The lights in the bridge shifted from white to soft red as the dusk settled into night. Floros lifted night vision optics to his face and saw the greenish outline of the Turkish frigate slicing across the horizon.
“Perhaps we should be ready to lend gunfire support,” the Hydra’s commander said.
“Right,” Floros said. “Energize all gunfire control radars and maneuver to within range of your ship’s cannon against the Yavuz.”
The Hydra rolled out of the turn as the Turkish frigate slid forward across the bridge windows.
“We’re chasing the Yavuz but cannot intercept it at its present speed,” the Hydra’s commander said. “It would run into the island before we could. However, the Kanaris will take station on the Yavuz in twelve minutes.”
“Very well,” Floros said. “Hail the Yavuz, inform it that its presence in our waters is an act of war, and order it to leave Greek waters immediately.”
The translator spoke into his handset but received no response. He repeated himself to no avail.
Minutes later, the commander of the Kanaris rang Floros.
“Task force commander,” he said.
“Sir, I’m getting no response from my hails to the Yavuz, but I have a visual. It’s only five miles away now.”
“What do you see?” Floros asked. “Running lights? Guns being aimed? Anything?”
“It’s actually got its running lights on per international laws, and the deck lights are illuminated, too. All its guns and fire control radars are secured. It’s making no attempt to hide or provoke me.”
“Other than by steaming at flank speed in our waters.”
“No, sir, it just slowed to ten knots.”
Floros glanced at the chart.
“That’s because it’s approaching the six-mile boundary that the Turks have always honored.”
“I’ll reach the intercept point eight miles from our coast.”
“Good.
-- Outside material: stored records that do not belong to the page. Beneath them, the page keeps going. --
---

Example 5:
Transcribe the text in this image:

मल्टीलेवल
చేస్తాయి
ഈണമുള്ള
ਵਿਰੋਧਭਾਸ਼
Turn back the Yavuz the second you can.”
Through his optics, Floros watched the frigates collide on a glancing angle as the Greek vessel nudged the Turkish warship off course. The laws of physics precluded one ship overpowering another of comparable size, and the battle become a test of wills.
Seven miles from the Lesbos coast, the Turkish combatant relented and reversed course.
“Well done, commander,” Floros said. “Stay two hundred yards off its port flank until it’s outside our twelve-mile boundary.”
Declaring the encounter a draw in his mind as the Turkish frigate returned to international waters, Floros reflected upon how he might address a future similar challenge, but his mind remained an overworked morass.
“That could have gone far worse,” the Hydra’s commander said. “But it’s hardly a victory.”
“No, it’s not. But it’s over, and we’d be better positioned elsewhere now. Make flank speed towards our helicopters to assist them in prosecuting the submarine.”
“Understood, sir. They’re approaching international waters as the submarine retreats.”